At the Day Use Area of Little Buffalo State Park in Newport, Pennsylvania there is a lot to do. Besides picnicking and grilling at the provided picnic tables and pavilions, you can appreciate nature and a couple historic sites by walking the Mill Race Trail.
Mill Race Trail is wide in most places, mostly flat, and only a half-mile long, so it can be considered an easy hike. From the parking area head away from the lake and toward the covered bridge. Pass through Clay’s Bridge, a covered bridge that was originally located one mile west of its present location. It had to be moved when the dam for Holman Lake was built. The bridge was built across Little Buffalo Creek a little upstream from the lake.
Nearly everyone can enjoy the Mill Race Trail. It’s an easy walk in the woods that traces the waterway serving the old grain mill, Shoaff’s Mill. The mill is an attraction in itself. The water wheel is supposedly one of the biggest wheels around. The steel wheel measures 32 feet across. (All photos taken 3 April 2010.)
Water released from Holman Lake is diverted down the “mill race” to the water wheel. It is this race of water that the Mill Race Trail follows. Water flowing over the wheel turns the wheel and the mill grindstone. The water wheel also operates gears, pulleys and ropes that assist in transporting materials from floor to floor of the mill.
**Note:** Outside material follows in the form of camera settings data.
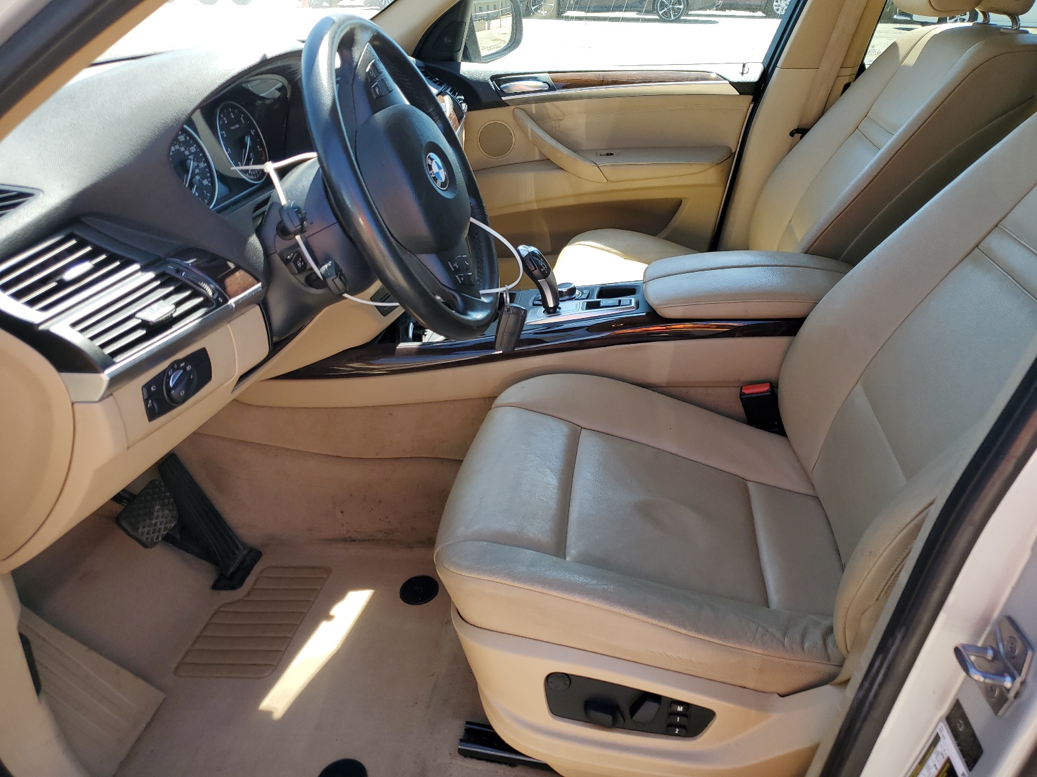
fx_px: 779
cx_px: 518
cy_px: 388
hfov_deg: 67.3
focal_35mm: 26
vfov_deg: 53.1
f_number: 1.5
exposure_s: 1/476
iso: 50
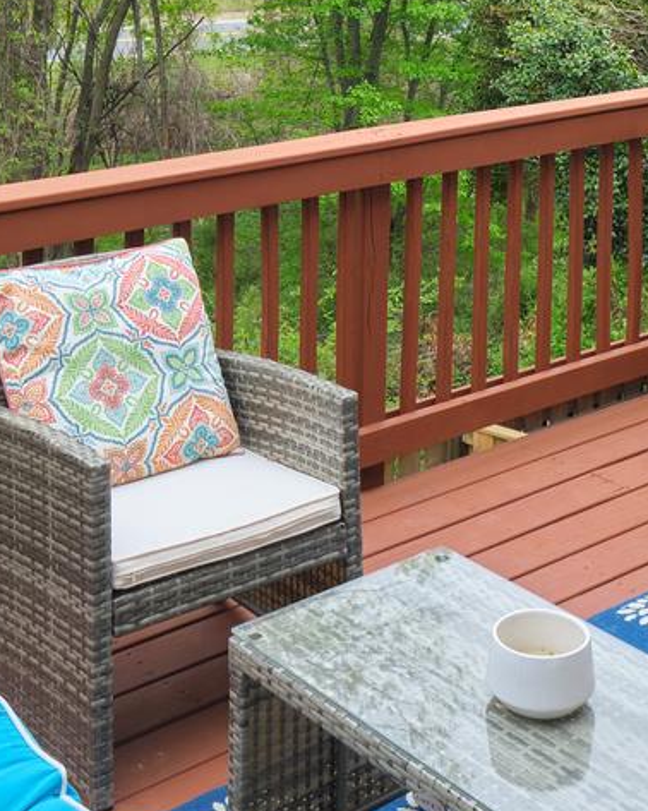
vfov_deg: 27.5
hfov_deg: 24.9
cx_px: 418
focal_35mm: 61
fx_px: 1463
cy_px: -141
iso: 200
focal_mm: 10
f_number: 4.5
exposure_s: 1/170
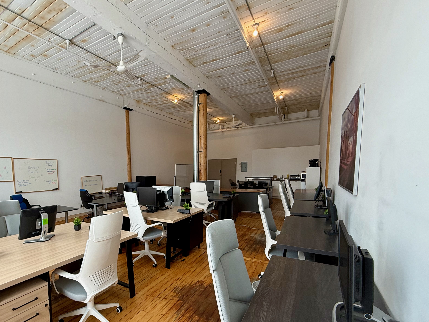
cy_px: 192
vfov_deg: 70.9
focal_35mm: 18
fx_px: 223
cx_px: 155
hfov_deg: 85.6
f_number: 2.2
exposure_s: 1/99
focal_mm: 2.22
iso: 80
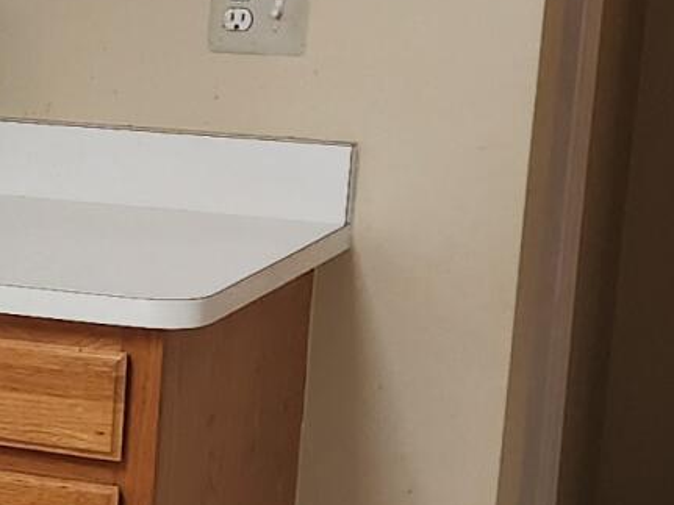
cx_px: -1145
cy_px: 310
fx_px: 3114
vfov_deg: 9.3
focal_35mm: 160
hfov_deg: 10.1
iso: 100
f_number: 1.8
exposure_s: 1/120
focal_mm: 5.4
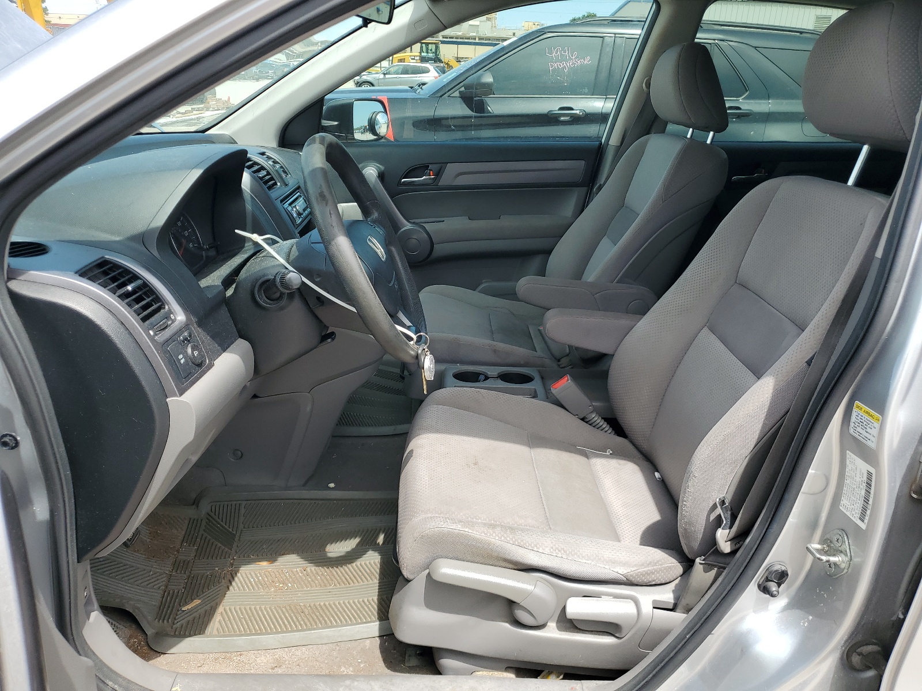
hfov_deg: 67.3
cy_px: 346
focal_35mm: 26
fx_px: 693
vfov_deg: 53.1
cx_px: 461
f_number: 1.5
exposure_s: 1/1111
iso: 50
Shoaff’s Mill is still operational and demonstrated the third weekend in October during the Old Fashion Apple Festival. If you walk the Mill Race Trail, you can’t miss it! Be sure to check out the collection of grindstones or millstones at the front of the mill.
From the water wheel follow the path that the water would take to get to the mill. Look for the Mill Race Trail sign and follow the arrow.
The wooded hillside in the photo above is a great place to see bloodroot, spring beauty and trout lily flowers in early April.
Look for individual bloodroot plants to flower before their leaves are out. A single bloom is followed by one leaf for each plant.
Bloodroot flowers have eight white petals and bright yellow stamens that project from the center of the flower.
Spring beauty is another of the spring ephemeral flowers occurring in these woods. Spring beauties have leaves that look like grass and they’re about as tall. The flowers are small, the size of a nickel or dime, with five rounded white petals that may or may not have pink lines. The anthers at the stamen tips are very noticeably pink. Spring beauty flowers bloom in clusters, but often only one flower is open at a time.
The mottled, thicker leaf on the left in the image above is the leaf of a trout lily that has not yet bloomed. Trout lily flowers appear for a very short time after the bloodroot has begun flowering.
The image above looks back toward the mill. Note the mill race on the right.
Water level in the race, and therefore the amount of water going to the mill, is controlled by a gate that you can see in the image above. Note the red blaze on the tree that marks the Mill Race Trail. From here you cross over the mill’s water source and follow the path to the right.
This part of the trail is a little more natural, so watch for those tripping rocks and roots.
Looking back up the creek is a scenic view under the hemlocks.
The end of the Mill Race Trail empties out into a wide path. Go right to get back to the covered bridge. Either side of the trail in this section has plentiful spring ephemerals flowering in April. If you go, look for bloodroot, spring beauty and trout lily spring flowers.